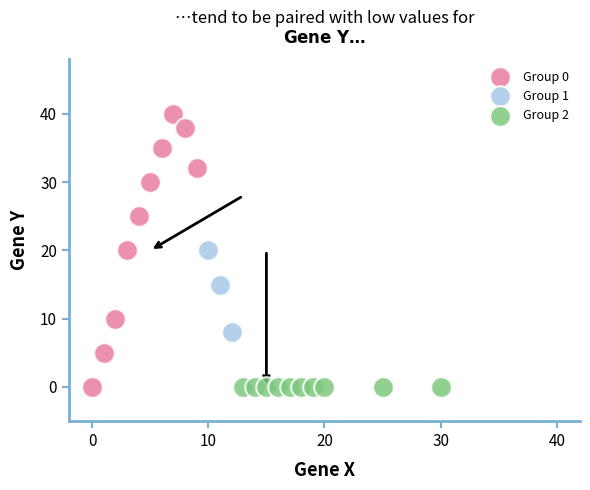

Which series reaches the maximum Y coordinate?

Group 0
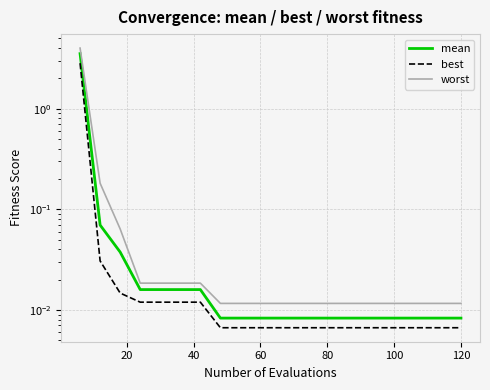

Is the value of best at 40 greater than the value of worst at 140?

Yes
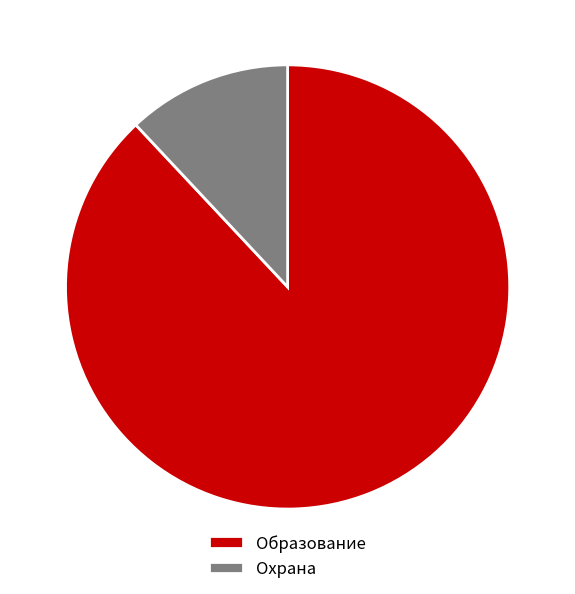

Rank the categories by value from highest to lowest.

Образование, Охрана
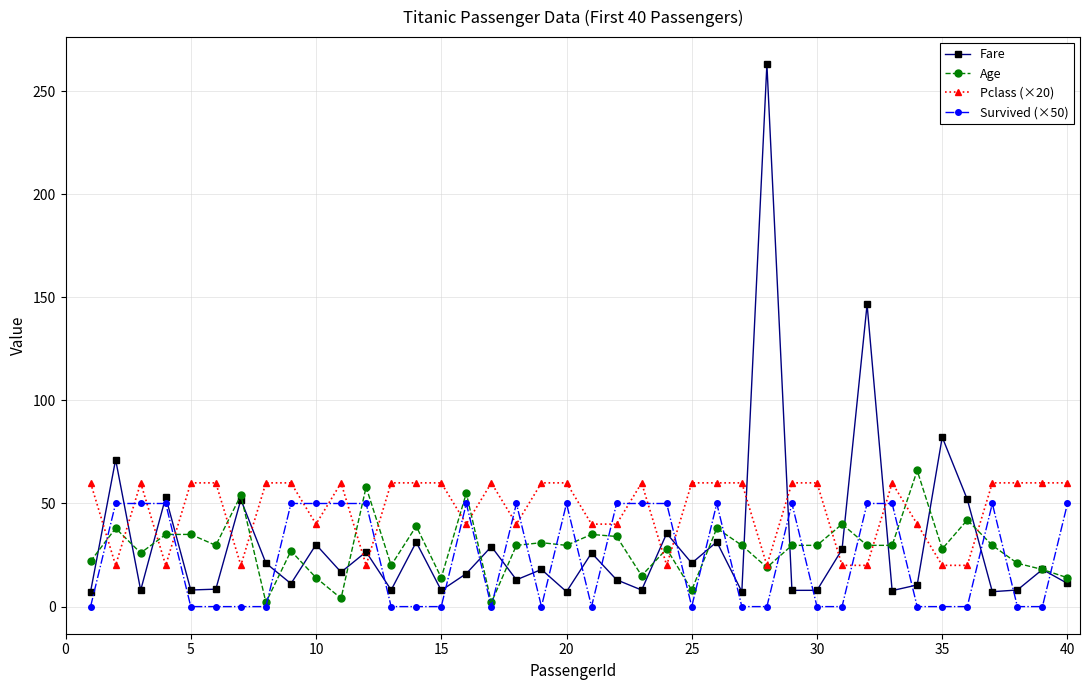

True or false: Survived (×50) and Age intersect in this chart.

True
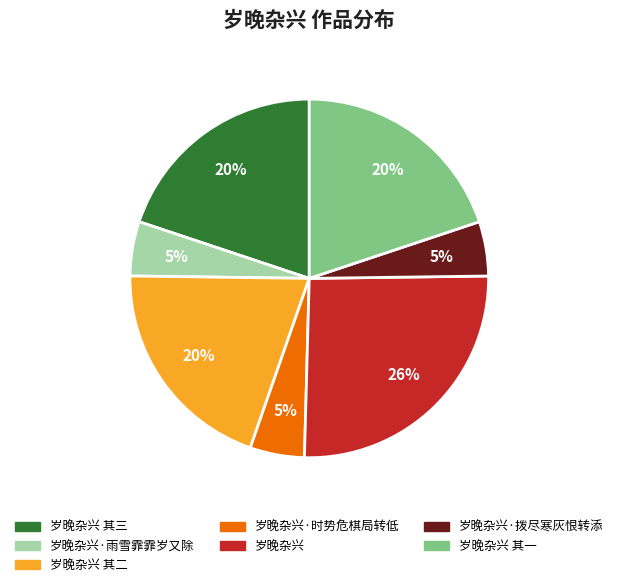

Is there any slice that represents more than half of the pie?

No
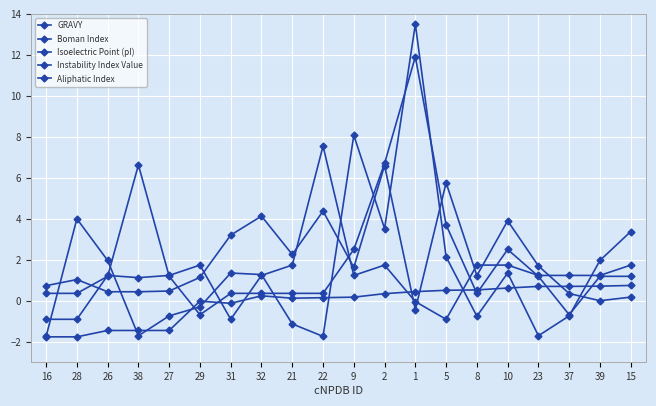

What is the value of the Instability Index Value point at the 16th from the left?

1.3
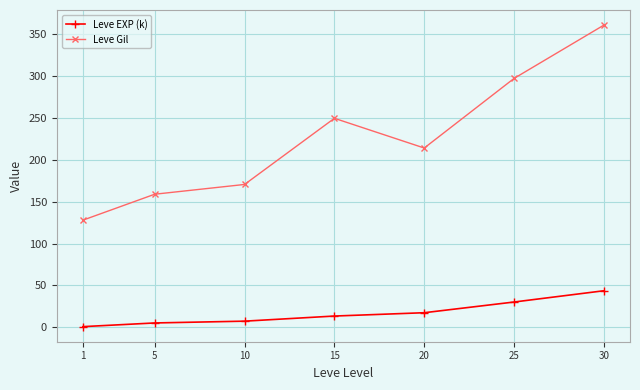

What is the maximum value shown in the chart?

361.0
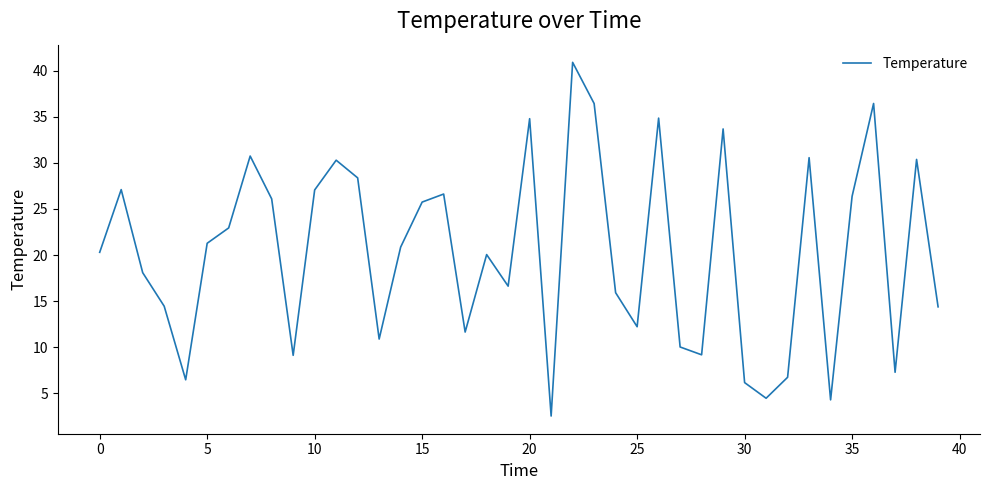

How many interior local valleys (lower than both neighbors) does the data have?

11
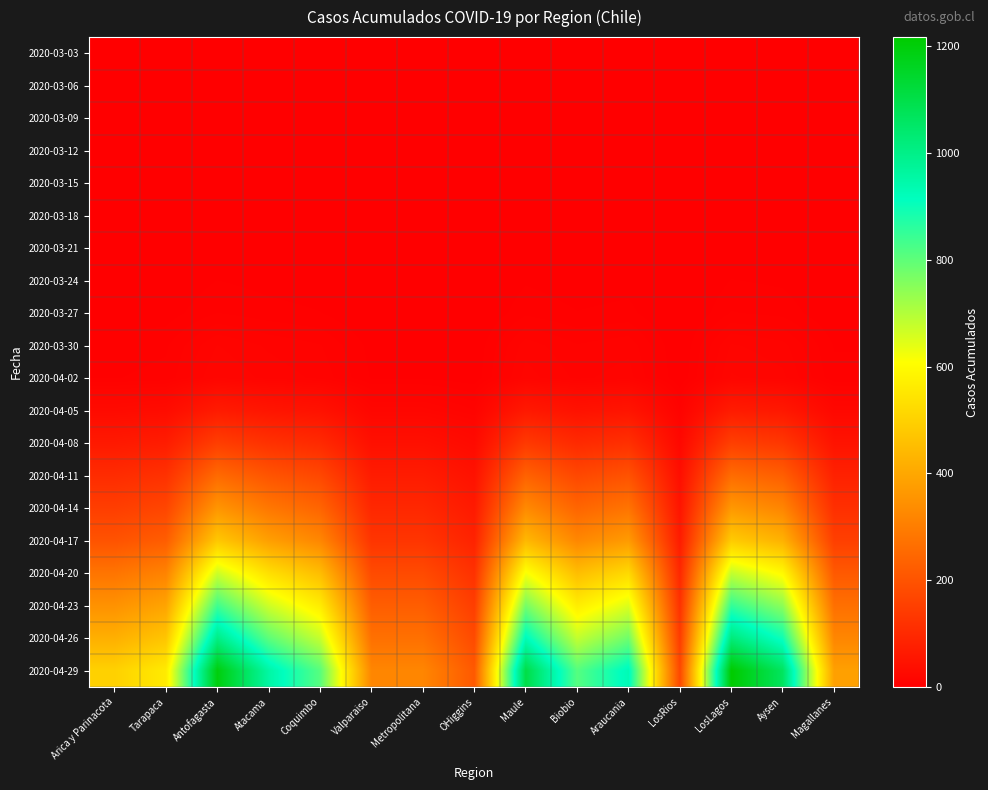

Which series has the largest total across all categories?

2020-04-29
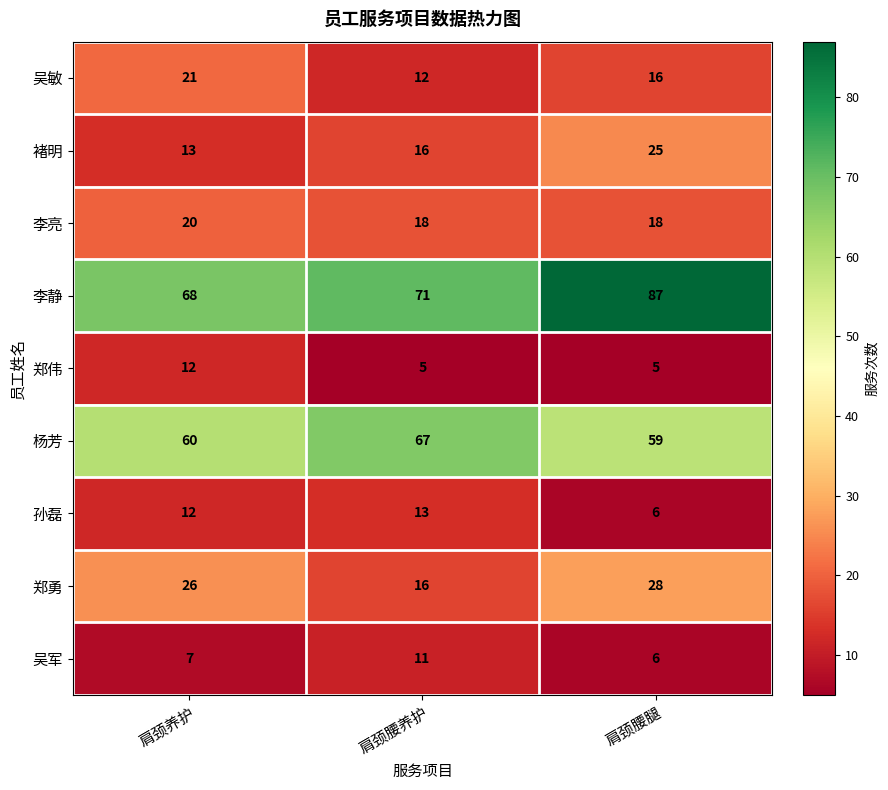

What is the spread (max minus min) of values at 肩颈养护?

61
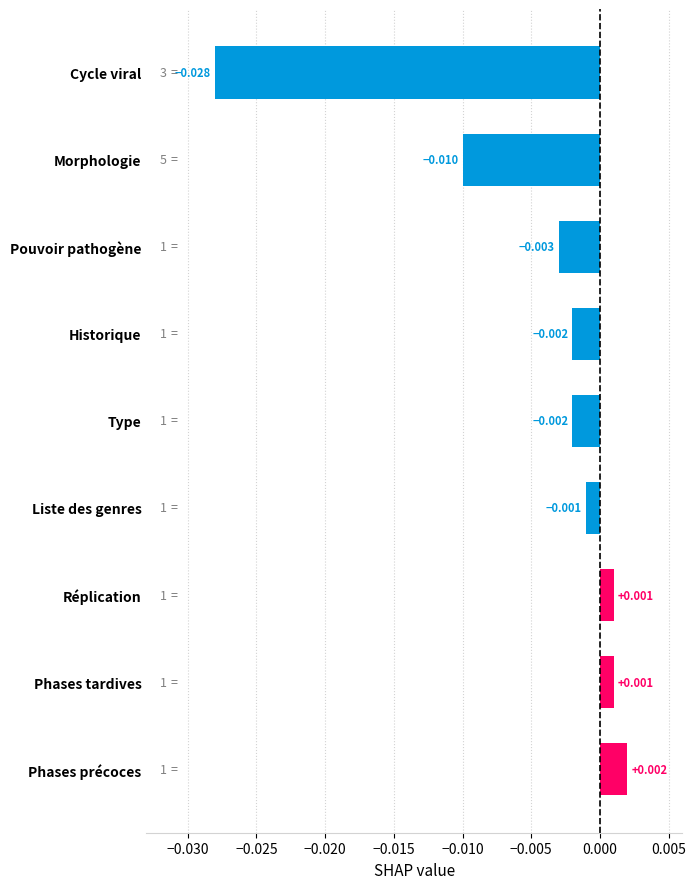

Count the number of values greater than 0.

3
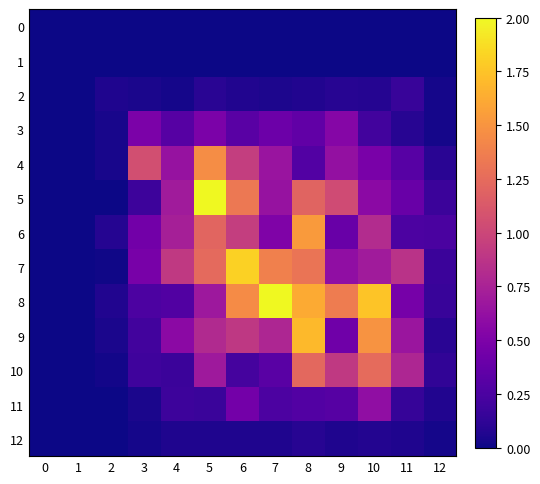

How many categories are shown in the chart?

13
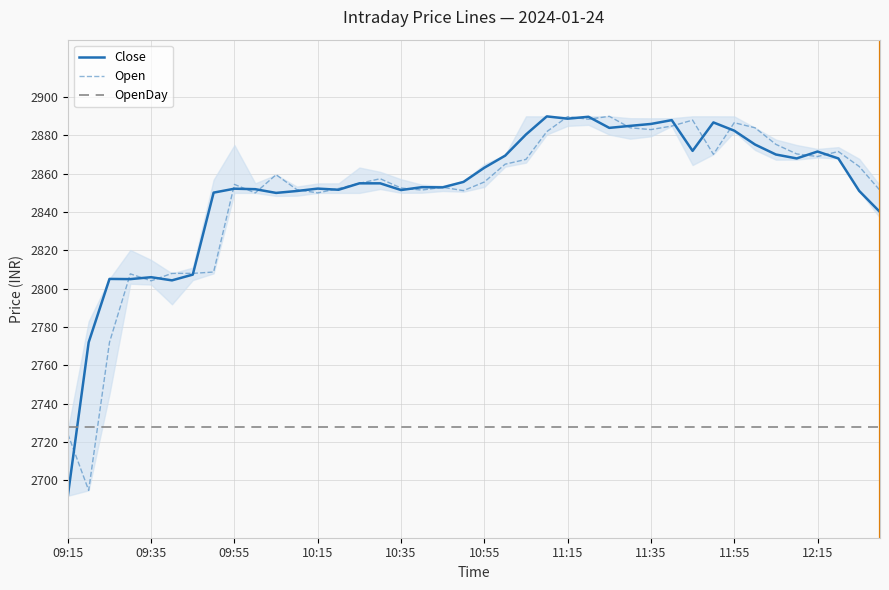

After their last crossing, which series has the higher values: Open or OpenDay?

Open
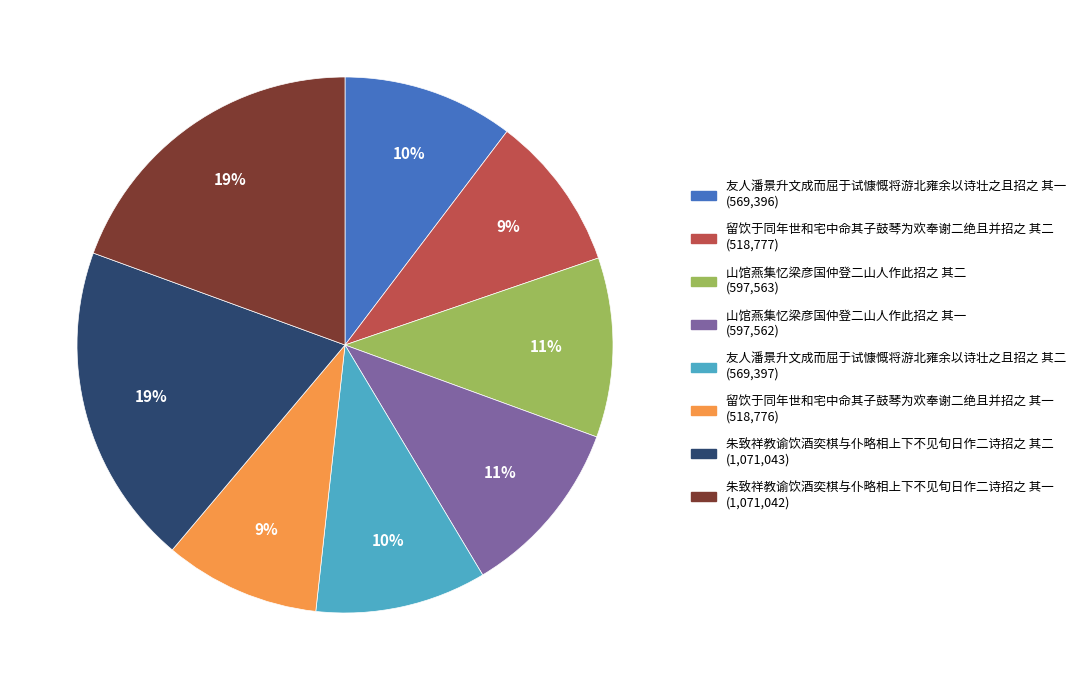

How many slices are in this pie chart?

8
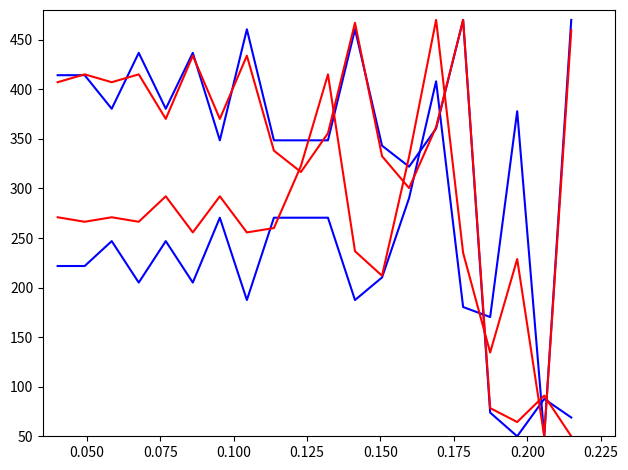

Is this an area chart (filled region under the line)?

No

..............................

• Work item:
Pull out every line above that contains the string "categories", matching case exactly.

• Solved exercise:
Rank the categories by value from highest to lowest.
Which series has the largest total across all categories?
How many categories are shown in the chart?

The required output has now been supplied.